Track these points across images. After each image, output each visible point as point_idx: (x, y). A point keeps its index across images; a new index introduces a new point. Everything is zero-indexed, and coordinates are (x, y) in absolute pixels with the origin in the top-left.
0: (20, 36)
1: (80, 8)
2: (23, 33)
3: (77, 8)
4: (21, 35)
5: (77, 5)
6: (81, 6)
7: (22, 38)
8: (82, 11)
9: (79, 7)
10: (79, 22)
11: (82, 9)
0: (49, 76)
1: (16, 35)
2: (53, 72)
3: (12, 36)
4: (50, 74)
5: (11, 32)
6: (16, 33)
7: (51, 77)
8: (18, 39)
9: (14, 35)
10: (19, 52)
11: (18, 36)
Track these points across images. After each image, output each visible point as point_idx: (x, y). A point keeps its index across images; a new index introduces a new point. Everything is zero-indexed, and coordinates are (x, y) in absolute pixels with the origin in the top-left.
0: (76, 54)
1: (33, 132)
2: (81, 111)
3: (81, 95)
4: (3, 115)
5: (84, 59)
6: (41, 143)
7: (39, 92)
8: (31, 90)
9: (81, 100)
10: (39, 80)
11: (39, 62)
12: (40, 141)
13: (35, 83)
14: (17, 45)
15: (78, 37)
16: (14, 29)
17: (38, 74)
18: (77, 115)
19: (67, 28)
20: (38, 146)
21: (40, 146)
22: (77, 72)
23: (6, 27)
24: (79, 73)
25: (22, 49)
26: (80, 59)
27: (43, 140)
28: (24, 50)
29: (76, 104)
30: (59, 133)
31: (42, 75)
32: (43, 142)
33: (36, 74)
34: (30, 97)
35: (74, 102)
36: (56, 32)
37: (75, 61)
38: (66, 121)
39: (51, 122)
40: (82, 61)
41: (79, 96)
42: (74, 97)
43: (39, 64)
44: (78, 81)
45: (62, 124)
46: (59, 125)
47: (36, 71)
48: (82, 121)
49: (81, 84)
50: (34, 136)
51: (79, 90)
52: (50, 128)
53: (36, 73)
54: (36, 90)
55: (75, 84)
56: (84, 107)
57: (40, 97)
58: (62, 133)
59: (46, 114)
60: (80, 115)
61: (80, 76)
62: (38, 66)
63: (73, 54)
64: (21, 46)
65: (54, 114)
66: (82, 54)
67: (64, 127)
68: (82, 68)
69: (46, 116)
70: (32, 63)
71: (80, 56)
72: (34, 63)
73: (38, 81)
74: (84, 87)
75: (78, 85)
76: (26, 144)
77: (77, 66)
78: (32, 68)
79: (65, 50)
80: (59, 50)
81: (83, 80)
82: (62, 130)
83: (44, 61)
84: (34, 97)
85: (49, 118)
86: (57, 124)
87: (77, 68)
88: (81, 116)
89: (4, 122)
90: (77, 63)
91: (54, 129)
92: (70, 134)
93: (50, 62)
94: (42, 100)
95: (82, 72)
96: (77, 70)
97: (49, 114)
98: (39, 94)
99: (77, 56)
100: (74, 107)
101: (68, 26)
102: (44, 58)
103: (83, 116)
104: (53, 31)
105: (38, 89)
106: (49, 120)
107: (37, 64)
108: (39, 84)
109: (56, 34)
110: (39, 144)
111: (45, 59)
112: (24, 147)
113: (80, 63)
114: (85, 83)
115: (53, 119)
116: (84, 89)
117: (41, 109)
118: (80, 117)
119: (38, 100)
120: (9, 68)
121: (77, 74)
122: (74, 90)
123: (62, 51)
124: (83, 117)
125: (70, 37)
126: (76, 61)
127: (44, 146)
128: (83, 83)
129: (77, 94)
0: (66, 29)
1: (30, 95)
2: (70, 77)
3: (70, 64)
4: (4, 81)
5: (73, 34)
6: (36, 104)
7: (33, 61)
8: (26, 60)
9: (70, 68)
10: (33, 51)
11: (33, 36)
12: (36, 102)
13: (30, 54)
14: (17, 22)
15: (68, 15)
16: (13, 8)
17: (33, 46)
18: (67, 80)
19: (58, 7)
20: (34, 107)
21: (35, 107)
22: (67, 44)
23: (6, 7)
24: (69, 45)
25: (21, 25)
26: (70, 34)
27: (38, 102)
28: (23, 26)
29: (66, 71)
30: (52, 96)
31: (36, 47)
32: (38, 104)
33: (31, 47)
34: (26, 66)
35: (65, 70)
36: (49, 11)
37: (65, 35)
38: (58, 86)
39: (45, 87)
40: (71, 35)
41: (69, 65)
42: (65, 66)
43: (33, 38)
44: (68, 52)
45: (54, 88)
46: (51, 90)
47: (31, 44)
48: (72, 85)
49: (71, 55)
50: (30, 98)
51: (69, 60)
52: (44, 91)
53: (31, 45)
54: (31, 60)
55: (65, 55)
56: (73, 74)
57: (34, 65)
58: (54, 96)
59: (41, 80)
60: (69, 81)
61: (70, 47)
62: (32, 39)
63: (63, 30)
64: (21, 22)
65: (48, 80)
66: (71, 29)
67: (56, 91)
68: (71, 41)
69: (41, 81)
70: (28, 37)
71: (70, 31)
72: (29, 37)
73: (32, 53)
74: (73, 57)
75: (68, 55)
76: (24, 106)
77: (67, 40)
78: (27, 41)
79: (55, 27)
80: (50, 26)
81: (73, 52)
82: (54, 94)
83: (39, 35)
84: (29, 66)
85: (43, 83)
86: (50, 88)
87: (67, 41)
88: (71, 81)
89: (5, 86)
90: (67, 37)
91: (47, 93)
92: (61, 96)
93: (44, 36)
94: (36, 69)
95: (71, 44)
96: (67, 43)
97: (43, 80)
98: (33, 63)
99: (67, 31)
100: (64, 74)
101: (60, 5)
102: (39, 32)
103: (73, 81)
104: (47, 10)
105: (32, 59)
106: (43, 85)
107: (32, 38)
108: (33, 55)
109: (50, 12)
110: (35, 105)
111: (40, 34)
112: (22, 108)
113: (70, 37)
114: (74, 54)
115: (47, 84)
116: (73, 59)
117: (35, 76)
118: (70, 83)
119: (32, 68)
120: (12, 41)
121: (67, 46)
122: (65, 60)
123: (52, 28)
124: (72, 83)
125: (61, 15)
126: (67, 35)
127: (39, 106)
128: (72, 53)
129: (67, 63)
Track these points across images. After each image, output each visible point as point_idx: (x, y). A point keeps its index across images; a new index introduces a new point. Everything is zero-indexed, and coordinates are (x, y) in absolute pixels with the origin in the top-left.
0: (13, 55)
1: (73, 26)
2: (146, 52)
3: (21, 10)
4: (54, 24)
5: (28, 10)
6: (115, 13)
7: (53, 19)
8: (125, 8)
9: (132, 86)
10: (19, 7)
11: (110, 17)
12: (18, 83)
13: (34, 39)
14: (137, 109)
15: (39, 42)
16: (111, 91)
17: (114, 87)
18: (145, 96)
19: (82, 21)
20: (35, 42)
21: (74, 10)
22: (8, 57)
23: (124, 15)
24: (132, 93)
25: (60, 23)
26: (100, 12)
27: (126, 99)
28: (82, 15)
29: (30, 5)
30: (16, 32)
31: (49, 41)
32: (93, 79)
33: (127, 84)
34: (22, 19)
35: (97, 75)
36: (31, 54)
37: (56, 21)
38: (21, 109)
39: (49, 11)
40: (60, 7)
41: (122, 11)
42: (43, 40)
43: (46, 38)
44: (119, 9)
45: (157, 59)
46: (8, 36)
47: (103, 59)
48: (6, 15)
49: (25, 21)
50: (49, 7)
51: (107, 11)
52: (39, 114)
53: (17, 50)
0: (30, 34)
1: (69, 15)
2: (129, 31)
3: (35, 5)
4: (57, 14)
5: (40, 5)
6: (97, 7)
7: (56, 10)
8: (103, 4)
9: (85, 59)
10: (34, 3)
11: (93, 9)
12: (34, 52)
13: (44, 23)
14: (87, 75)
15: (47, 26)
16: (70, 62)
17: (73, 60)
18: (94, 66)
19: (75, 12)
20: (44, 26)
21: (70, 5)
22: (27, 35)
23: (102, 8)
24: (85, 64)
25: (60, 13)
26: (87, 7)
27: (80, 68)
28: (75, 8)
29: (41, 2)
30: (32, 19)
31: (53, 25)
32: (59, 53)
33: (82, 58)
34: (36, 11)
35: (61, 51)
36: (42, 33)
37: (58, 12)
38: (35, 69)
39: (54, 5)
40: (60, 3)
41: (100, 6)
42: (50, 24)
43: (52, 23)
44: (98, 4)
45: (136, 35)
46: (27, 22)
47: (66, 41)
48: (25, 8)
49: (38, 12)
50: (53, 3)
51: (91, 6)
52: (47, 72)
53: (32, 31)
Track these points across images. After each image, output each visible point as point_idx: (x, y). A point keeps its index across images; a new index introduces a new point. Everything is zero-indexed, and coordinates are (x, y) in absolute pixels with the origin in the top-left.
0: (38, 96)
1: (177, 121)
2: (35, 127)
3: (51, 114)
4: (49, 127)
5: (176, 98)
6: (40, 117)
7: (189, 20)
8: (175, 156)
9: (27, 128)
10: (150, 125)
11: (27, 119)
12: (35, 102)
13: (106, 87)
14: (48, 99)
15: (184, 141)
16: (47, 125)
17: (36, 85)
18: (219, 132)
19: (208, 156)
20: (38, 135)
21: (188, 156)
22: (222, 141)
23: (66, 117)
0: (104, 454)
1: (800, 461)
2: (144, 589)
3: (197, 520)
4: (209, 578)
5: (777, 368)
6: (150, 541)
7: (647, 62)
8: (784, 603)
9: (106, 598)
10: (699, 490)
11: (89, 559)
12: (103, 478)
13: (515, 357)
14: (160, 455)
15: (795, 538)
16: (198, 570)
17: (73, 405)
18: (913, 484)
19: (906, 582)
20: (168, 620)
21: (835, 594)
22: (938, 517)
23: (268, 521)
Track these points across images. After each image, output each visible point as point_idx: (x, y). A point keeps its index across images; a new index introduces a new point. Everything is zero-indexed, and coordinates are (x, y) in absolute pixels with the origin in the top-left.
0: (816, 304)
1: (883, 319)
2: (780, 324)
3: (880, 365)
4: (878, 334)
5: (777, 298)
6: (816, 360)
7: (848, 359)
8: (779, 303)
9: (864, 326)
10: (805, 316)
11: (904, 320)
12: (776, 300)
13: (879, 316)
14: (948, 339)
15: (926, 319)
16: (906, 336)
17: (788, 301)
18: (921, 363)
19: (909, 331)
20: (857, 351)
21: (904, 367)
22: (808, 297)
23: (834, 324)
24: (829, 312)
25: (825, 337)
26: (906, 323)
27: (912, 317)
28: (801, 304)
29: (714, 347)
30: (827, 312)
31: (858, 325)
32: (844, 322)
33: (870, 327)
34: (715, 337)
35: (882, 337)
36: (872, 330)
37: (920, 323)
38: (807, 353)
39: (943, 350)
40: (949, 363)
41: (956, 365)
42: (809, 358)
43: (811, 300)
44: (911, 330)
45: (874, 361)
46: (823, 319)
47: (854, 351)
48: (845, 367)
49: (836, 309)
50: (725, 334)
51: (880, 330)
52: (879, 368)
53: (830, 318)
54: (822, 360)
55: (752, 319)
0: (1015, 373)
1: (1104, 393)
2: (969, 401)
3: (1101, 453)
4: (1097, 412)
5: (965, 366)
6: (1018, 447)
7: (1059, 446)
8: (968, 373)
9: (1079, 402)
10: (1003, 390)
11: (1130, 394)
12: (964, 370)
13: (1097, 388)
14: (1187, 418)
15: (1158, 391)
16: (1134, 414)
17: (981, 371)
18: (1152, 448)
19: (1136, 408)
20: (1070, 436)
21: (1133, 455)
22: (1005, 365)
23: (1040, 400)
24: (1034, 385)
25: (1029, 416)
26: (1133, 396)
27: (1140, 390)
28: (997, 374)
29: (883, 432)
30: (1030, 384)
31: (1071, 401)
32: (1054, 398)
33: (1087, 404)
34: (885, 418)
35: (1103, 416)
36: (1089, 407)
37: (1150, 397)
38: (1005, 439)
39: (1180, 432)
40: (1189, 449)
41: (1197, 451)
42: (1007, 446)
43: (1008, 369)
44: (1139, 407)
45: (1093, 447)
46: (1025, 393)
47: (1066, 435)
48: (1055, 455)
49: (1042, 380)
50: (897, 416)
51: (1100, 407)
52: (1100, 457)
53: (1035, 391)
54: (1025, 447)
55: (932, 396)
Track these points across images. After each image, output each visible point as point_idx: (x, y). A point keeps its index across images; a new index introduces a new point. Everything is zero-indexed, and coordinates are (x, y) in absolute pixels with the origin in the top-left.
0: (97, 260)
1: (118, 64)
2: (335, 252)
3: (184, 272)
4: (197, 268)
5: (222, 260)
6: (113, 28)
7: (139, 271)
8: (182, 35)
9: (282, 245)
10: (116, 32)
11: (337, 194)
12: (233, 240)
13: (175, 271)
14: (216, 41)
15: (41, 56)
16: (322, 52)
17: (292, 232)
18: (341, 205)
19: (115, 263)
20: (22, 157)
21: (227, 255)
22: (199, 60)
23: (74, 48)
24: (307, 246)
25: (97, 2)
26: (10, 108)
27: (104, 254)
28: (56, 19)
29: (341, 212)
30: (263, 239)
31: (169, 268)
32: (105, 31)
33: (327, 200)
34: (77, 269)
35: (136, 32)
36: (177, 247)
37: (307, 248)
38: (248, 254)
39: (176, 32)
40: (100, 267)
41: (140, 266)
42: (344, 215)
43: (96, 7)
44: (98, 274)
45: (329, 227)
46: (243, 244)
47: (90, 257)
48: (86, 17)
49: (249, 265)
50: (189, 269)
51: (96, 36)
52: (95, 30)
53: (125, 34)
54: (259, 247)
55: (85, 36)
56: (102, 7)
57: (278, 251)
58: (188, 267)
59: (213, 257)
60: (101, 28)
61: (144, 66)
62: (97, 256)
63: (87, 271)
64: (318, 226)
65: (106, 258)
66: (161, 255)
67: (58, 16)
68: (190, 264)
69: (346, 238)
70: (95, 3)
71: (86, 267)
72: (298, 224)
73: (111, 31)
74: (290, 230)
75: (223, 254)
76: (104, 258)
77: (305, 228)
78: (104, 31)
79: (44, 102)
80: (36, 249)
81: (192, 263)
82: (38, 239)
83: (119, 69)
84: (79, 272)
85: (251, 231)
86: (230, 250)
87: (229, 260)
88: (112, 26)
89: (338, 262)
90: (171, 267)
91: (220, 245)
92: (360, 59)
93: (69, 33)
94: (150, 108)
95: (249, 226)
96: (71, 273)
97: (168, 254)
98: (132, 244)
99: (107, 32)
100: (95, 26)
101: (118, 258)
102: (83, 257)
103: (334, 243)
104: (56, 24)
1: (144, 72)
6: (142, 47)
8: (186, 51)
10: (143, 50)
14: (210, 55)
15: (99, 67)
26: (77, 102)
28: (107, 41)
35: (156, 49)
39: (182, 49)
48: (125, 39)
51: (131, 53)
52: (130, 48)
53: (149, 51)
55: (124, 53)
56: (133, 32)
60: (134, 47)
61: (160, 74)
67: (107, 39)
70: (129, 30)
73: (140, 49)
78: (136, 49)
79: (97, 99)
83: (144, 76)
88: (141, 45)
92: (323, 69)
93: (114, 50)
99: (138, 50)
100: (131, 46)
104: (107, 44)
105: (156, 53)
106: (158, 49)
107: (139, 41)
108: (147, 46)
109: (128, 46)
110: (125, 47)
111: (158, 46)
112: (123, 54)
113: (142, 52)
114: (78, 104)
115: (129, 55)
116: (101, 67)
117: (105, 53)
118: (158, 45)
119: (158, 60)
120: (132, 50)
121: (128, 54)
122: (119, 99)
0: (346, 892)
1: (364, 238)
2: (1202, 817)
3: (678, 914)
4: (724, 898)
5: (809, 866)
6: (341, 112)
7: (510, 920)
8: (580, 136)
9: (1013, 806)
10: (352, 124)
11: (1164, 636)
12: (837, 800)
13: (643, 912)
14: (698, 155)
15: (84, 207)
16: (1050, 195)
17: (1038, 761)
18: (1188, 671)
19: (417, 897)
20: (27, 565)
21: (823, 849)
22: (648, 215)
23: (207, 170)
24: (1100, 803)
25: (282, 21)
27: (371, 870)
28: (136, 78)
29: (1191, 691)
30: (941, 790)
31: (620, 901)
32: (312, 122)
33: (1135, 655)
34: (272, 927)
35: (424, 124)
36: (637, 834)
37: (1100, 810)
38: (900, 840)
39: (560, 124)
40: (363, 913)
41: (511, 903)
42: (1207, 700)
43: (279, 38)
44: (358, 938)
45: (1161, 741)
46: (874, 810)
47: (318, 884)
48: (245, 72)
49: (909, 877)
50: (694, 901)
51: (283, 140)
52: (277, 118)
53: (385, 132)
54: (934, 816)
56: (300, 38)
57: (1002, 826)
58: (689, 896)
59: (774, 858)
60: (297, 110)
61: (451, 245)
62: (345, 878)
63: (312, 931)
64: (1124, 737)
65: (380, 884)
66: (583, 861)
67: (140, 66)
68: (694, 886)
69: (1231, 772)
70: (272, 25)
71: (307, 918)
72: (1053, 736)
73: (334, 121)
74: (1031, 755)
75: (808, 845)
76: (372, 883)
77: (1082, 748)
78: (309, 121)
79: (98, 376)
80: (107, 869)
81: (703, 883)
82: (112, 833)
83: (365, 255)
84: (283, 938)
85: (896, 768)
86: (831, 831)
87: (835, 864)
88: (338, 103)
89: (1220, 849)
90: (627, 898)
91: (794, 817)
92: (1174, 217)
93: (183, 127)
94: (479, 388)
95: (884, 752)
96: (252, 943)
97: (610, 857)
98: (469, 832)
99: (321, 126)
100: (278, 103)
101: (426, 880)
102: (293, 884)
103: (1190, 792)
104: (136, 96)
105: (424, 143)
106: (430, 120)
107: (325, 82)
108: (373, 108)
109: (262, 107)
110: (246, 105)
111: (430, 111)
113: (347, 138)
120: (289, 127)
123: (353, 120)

What you should do:
The stretch of entries above that starts with the line containing "51: (96, 36)" and goes on through the line containing "103: (334, 243)" is to be transcribed exactly, and no other line is to be transcribed.

Problem solution:
51: (96, 36)
52: (95, 30)
53: (125, 34)
54: (259, 247)
55: (85, 36)
56: (102, 7)
57: (278, 251)
58: (188, 267)
59: (213, 257)
60: (101, 28)
61: (144, 66)
62: (97, 256)
63: (87, 271)
64: (318, 226)
65: (106, 258)
66: (161, 255)
67: (58, 16)
68: (190, 264)
69: (346, 238)
70: (95, 3)
71: (86, 267)
72: (298, 224)
73: (111, 31)
74: (290, 230)
75: (223, 254)
76: (104, 258)
77: (305, 228)
78: (104, 31)
79: (44, 102)
80: (36, 249)
81: (192, 263)
82: (38, 239)
83: (119, 69)
84: (79, 272)
85: (251, 231)
86: (230, 250)
87: (229, 260)
88: (112, 26)
89: (338, 262)
90: (171, 267)
91: (220, 245)
92: (360, 59)
93: (69, 33)
94: (150, 108)
95: (249, 226)
96: (71, 273)
97: (168, 254)
98: (132, 244)
99: (107, 32)
100: (95, 26)
101: (118, 258)
102: (83, 257)
103: (334, 243)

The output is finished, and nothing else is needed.